Repeatability is essential when filling orders, either for individual customers or large distributors. The end customer will expect a wood product that is about the same color as the display model they saw in a store, or the picture they saw online or in a catalog. Color is one of the most direct impressions a customer will have of a wood product. Based on color1, they will decide if a product is suitable or not. So, as a manufacturer, you must be able to make each product in a line out of the same color wood.
Simply making each piece in a product line out of the same species tree is not sufficient to entirely control color. Different minerals and chemicals2 in water, soil, and air in the tree’s environment can affect the final color of its wood. Also, various stresses in the life of the tree—such a strong wind events, droughts, or fires—can affect the wood’s color as well.
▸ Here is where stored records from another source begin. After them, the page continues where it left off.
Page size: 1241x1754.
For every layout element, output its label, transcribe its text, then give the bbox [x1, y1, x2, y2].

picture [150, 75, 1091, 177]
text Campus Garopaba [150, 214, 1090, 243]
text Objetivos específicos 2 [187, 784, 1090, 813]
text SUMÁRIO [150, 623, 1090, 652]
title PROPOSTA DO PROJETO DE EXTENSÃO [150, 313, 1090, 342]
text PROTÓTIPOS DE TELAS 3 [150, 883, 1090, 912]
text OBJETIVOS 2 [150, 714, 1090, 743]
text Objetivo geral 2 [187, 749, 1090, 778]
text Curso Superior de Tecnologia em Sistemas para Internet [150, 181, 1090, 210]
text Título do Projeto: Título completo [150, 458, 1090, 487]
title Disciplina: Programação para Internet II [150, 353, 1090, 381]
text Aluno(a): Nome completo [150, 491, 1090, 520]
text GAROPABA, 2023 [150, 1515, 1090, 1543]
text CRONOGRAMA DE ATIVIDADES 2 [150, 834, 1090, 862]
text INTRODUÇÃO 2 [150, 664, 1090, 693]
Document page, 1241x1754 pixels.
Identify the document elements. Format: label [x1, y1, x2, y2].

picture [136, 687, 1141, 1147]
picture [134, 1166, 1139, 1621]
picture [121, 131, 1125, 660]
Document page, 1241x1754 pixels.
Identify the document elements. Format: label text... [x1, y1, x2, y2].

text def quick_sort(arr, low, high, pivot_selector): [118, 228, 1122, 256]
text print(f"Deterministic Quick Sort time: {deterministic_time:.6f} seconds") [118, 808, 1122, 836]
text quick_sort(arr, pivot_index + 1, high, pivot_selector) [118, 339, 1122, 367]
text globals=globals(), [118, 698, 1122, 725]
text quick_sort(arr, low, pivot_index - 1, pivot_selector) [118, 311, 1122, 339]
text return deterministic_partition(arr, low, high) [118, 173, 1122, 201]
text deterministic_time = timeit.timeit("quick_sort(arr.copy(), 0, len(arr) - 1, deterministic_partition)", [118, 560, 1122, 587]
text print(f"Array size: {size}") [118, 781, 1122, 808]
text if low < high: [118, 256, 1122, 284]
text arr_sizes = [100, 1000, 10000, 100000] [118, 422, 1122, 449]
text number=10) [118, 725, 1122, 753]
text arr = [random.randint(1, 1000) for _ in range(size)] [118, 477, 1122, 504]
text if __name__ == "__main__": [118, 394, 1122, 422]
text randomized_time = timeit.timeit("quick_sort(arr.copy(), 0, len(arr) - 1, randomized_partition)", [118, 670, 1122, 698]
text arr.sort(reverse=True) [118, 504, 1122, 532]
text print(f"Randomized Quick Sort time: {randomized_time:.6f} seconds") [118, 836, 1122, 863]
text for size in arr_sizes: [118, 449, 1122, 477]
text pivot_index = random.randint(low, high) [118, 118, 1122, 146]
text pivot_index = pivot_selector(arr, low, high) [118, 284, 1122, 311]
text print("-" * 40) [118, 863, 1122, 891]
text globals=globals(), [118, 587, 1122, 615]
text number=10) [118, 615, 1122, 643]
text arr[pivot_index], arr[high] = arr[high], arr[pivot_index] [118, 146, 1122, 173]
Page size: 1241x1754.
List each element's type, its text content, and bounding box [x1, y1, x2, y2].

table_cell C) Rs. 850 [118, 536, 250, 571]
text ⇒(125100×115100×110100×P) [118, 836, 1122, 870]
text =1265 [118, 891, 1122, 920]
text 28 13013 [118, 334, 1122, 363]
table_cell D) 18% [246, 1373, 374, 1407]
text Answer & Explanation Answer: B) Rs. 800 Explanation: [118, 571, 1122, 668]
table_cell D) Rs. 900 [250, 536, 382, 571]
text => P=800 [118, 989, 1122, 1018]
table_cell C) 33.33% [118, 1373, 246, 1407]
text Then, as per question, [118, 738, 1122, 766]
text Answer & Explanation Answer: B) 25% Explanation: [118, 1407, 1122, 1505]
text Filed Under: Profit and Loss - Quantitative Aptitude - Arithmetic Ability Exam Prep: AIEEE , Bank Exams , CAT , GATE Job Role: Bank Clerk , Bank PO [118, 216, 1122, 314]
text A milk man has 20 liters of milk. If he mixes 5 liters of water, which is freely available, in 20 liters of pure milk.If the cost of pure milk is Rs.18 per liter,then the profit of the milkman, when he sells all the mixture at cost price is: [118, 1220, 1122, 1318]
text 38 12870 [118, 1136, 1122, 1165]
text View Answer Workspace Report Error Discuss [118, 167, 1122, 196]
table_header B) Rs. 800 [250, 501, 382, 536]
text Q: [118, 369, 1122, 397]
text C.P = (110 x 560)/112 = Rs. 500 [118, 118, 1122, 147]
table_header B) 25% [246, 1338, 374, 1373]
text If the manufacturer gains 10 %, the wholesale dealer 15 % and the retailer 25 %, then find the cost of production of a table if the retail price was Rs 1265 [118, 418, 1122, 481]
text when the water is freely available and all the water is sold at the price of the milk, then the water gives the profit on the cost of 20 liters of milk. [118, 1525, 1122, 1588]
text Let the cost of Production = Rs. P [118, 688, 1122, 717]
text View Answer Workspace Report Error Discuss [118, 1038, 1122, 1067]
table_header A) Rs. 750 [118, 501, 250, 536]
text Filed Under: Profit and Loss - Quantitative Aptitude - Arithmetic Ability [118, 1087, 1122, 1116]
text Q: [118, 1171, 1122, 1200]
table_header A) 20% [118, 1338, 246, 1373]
Not only does the natural color of wood differ, but differences in stain application and environment can alter the color of wood as well. So, trusting to species and stain to create repeatable colors in your wood products is a good way to build a pool table with different color legs
Spectrophotometers Ensure Color Repeatability in Wood Products
The best way to guarantee repeatable colors in wood products manufacturing is by the implementing an objective color quality control system. For each product, an acceptable range of colors must be chosen. These colors can then be translated into numerical coordinates on a color scale like the CIE L*a*b* system. After the wood is stained, quality control engineers should scan it with a spectrophotometer. These instruments determine the color of an object on an objective, numerical scale by observing reflected light. Engineers then compare this number to the standard. Then they pass acceptably colored wood into production, and incorrectly colored wood back to be recolored.
When measuring the color of wood with a spectrophotometer, it’s important to note that wood naturally possesses color variation in its grain. A certain amount of variation is expected, and an inherent part of the product. To measure around this3, it’s best to take a series of observations with the instrument of different areas of the base color, not the grain. When averaged together, this sample of the base color provides an accurate measurement of the overall color. While this may sound onerous for the quality control engineer, a handheld instrument can record these observations in seconds. The instrument can then produce an average measurement based on built-in algorithms, delivering results with machinelike rapidity and accuracy.